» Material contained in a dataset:
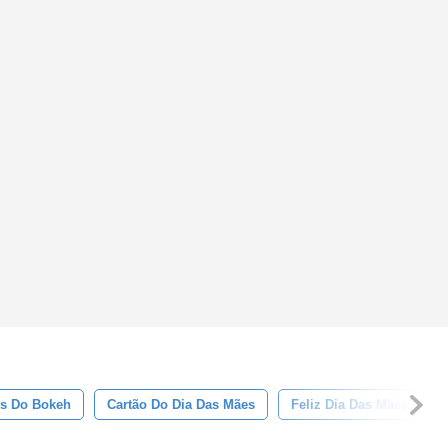
es Do Bokeh
Cartão Do Dia Das Mães
Feliz Dia Das Mães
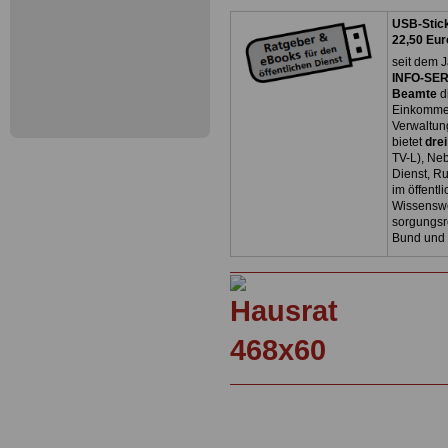
USB-Stick
22,50 Eur
seit dem J
INFO-SERV
Beamte
d
Einkommen
Verwaltun
bietet
dre
TV-L), Neb
Dienst, R
im öffentl
Wissenswe
sorgungsr
Bund und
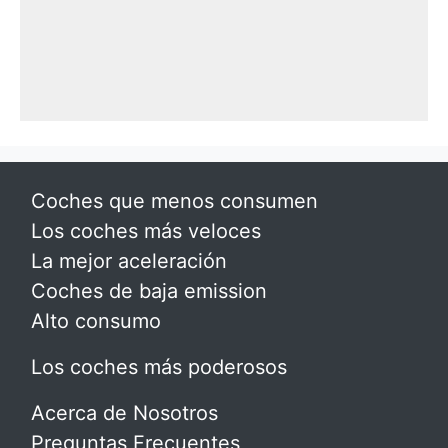
Coches que menos consumen
Los coches más veloces
La mejor aceleración
Coches de baja emission
Alto consumo
Los coches más poderosos
Acerca de Nosotros
Preguntas Frecuentes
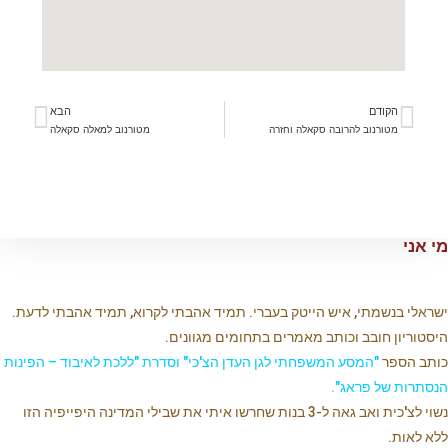
הקודם
הבא
מטורנוב להרובה סקאלה וחזרה
מטורנוב למאלה סקאלה
מי אני
ישראלי בנשמתי, איש הייטק בעברי. תמיד אהבתי לקרוא, תמיד אהבתי לדעת.
היסטוריון חובב וכותב מאמרים בתחומים מגוונים.
כותב הספר
"המסע המשפחתי לגן העדן הצ'כי" וסדרת "ללכת לאיבוד – הפינות
הנסתרות של פראג".
נשוי לצ'כית ואב גאה ל-3 בנות שחרשו איתי את שבילי המדינה היפייפיה הזו
ללא לאות.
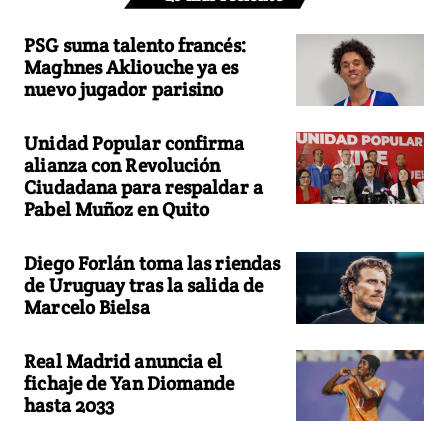
PSG suma talento francés:
Maghnes Akliouche ya es
nuevo jugador parisino
Unidad Popular confirma
alianza con Revolución
Ciudadana para respaldar a
Pabel Muñoz en Quito
Diego Forlán toma las riendas
de Uruguay tras la salida de
Marcelo Bielsa
Real Madrid anuncia el
fichaje de Yan Diomande
hasta 2033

» EXERCISE: Reproduce every line of text in the material above word for word, omitting the picture markers.

» PROBLEM SOLUTION:
es Do Bokeh
Cartão Do Dia Das Mães
Feliz Dia Das Mães
USB-Stick
22,50 Eur
seit dem J
INFO-SERV
Beamte
d
Einkommen
Verwaltun
bietet
dre
TV-L), Neb
Dienst, R
im öffentl
Wissenswe
sorgungsr
Bund und
Coches que menos consumen
Los coches más veloces
La mejor aceleración
Coches de baja emission
Alto consumo
Los coches más poderosos
Acerca de Nosotros
Preguntas Frecuentes
הקודם
הבא
מטורנוב להרובה סקאלה וחזרה
מטורנוב למאלה סקאלה
מי אני
ישראלי בנשמתי, איש הייטק בעברי. תמיד אהבתי לקרוא, תמיד אהבתי לדעת.
היסטוריון חובב וכותב מאמרים בתחומים מגוונים.
כותב הספר
"המסע המשפחתי לגן העדן הצ'כי" וסדרת "ללכת לאיבוד – הפינות
הנסתרות של פראג".
נשוי לצ'כית ואב גאה ל-3 בנות שחרשו איתי את שבילי המדינה היפייפיה הזו
ללא לאות.
PSG suma talento francés:
Maghnes Akliouche ya es
nuevo jugador parisino
Unidad Popular confirma
alianza con Revolución
Ciudadana para respaldar a
Pabel Muñoz en Quito
Diego Forlán toma las riendas
de Uruguay tras la salida de
Marcelo Bielsa
Real Madrid anuncia el
fichaje de Yan Diomande
hasta 2033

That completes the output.